Transcribe, character for character, the part of the items below that opens with the line containing "class: Liliopsida" and closes with the final line of the items, including both of those lines.

DATA ▸

++++

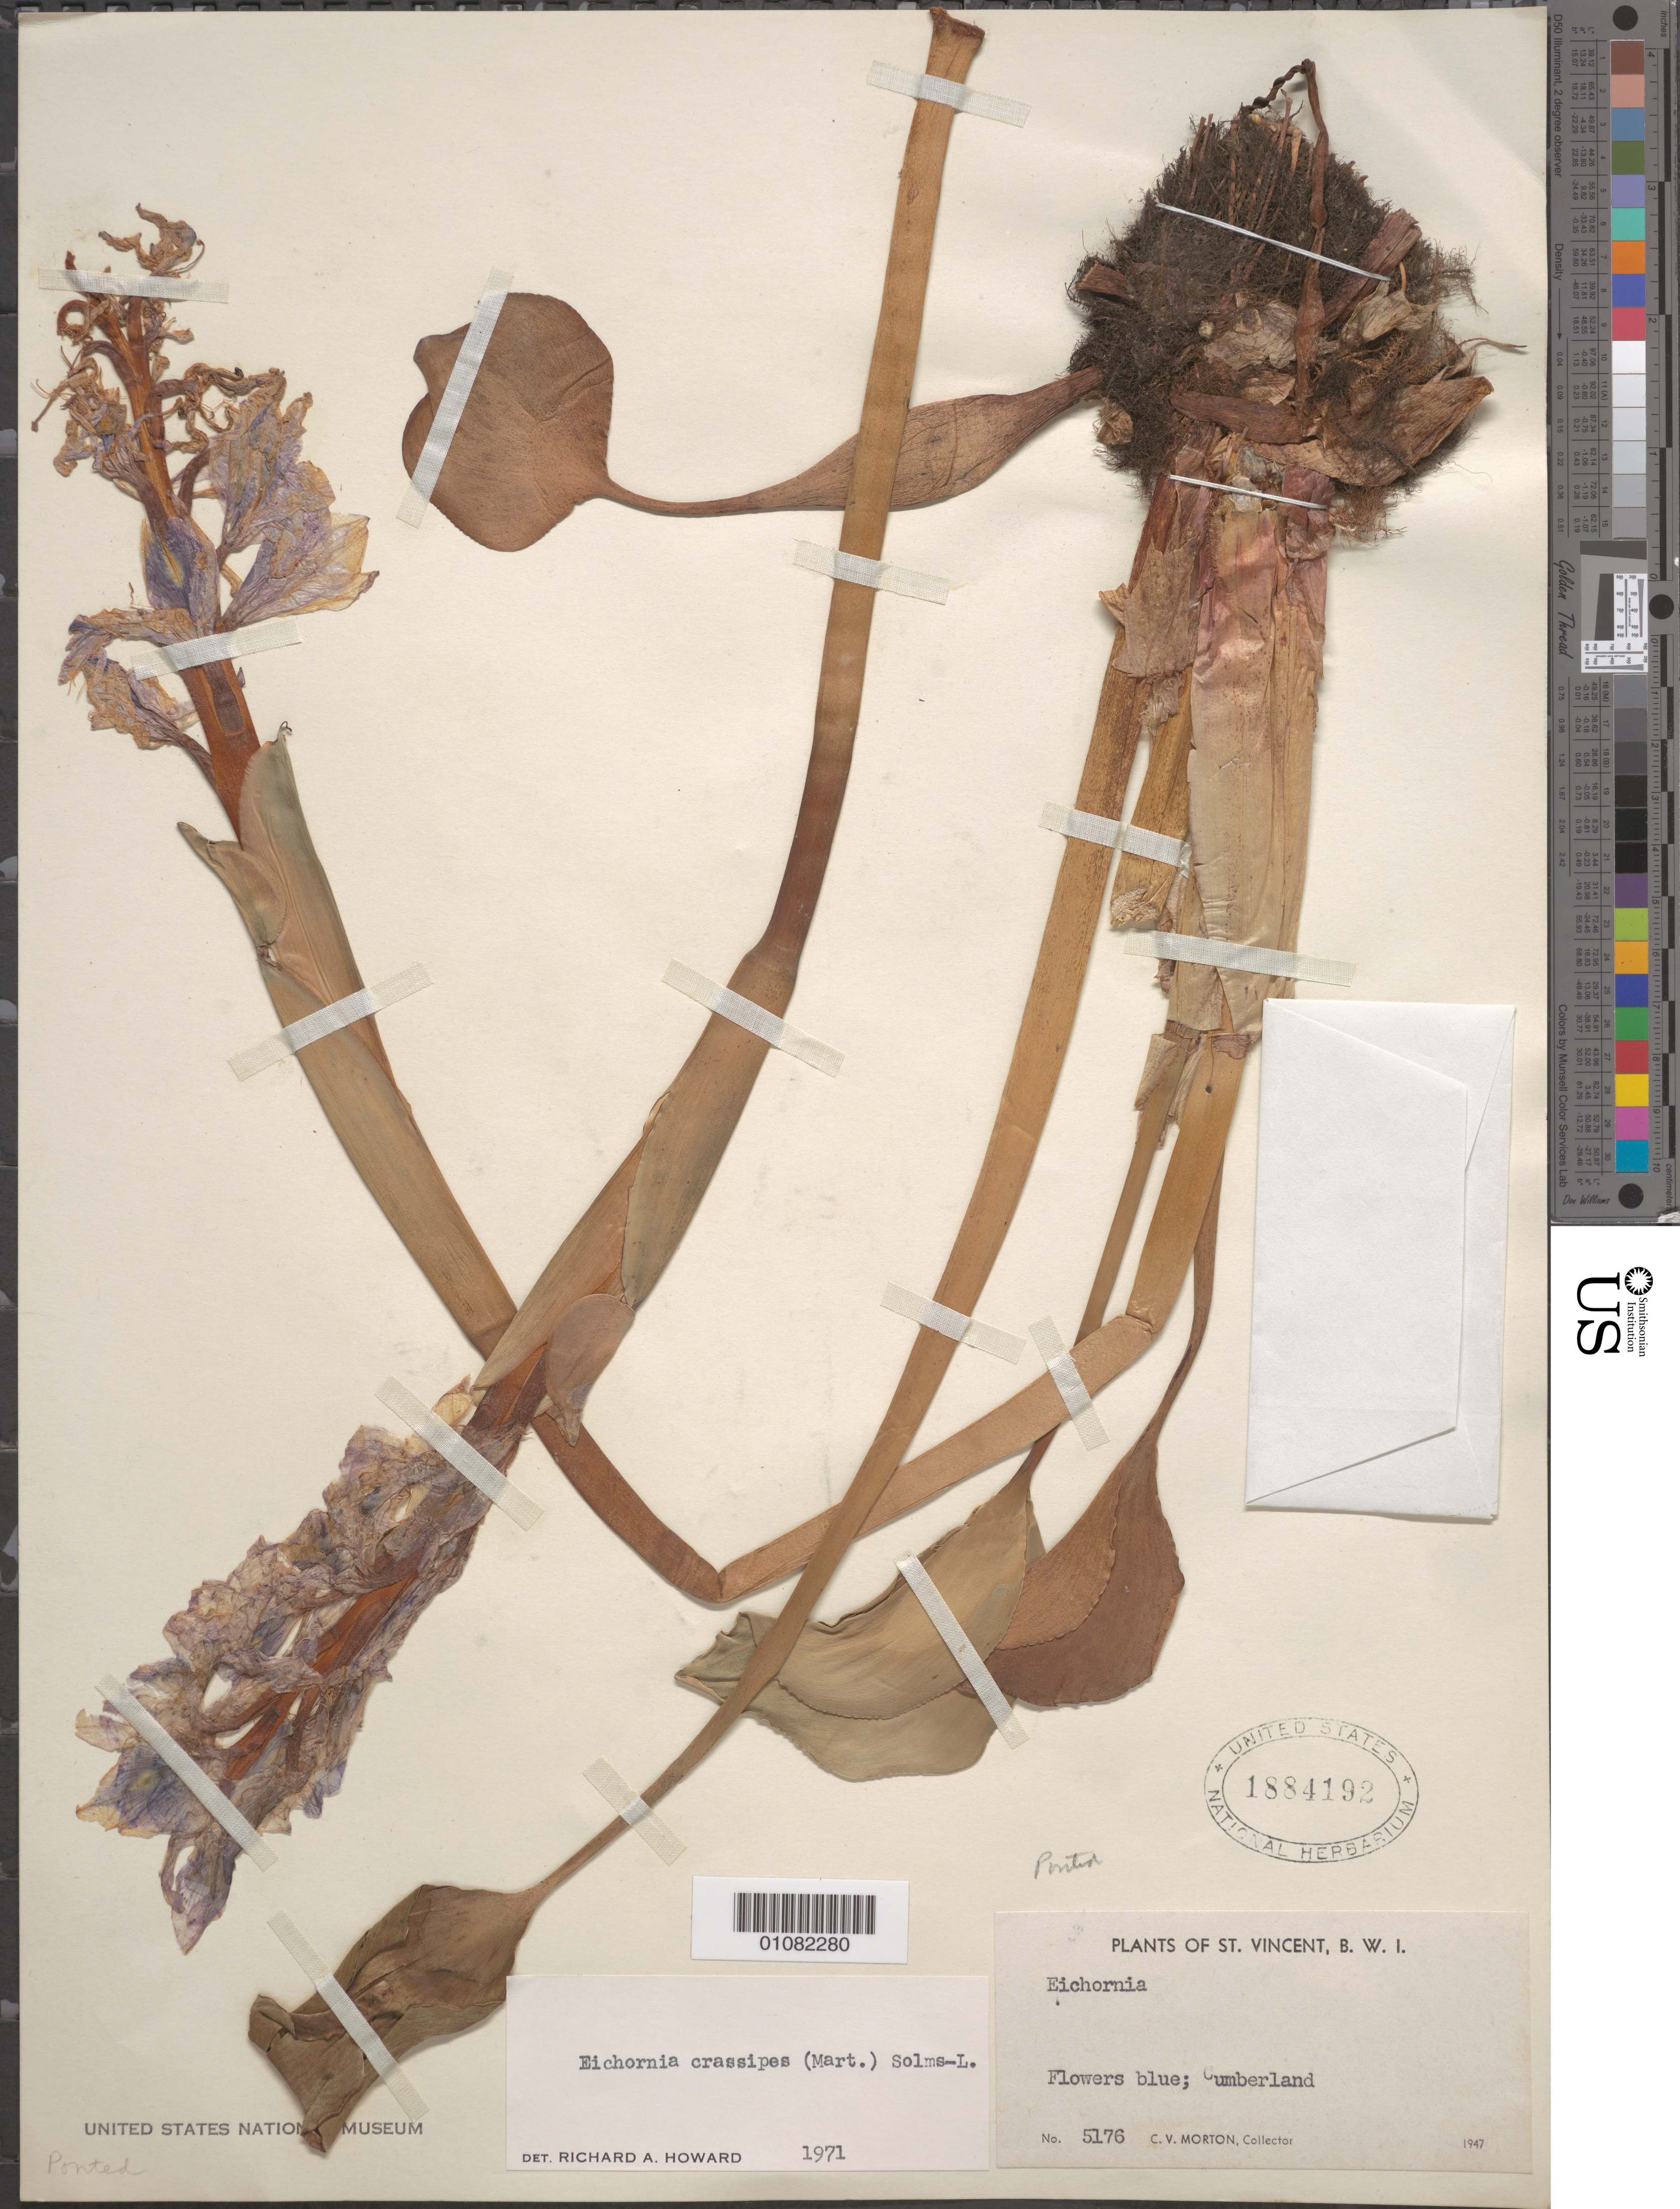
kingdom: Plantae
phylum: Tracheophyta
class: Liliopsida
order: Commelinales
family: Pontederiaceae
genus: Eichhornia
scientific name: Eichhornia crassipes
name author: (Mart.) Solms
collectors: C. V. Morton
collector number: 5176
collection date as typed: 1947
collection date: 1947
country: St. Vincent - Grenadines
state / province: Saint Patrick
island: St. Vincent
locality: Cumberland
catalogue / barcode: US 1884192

++++

EXERCISE SOLUTION ▸
class: Liliopsida
order: Commelinales
family: Pontederiaceae
genus: Eichhornia
scientific name: Eichhornia crassipes
name author: (Mart.) Solms
collectors: C. V. Morton
collector number: 5176
collection date as typed: 1947
collection date: 1947
country: St. Vincent - Grenadines
state / province: Saint Patrick
island: St. Vincent
locality: Cumberland
catalogue / barcode: US 1884192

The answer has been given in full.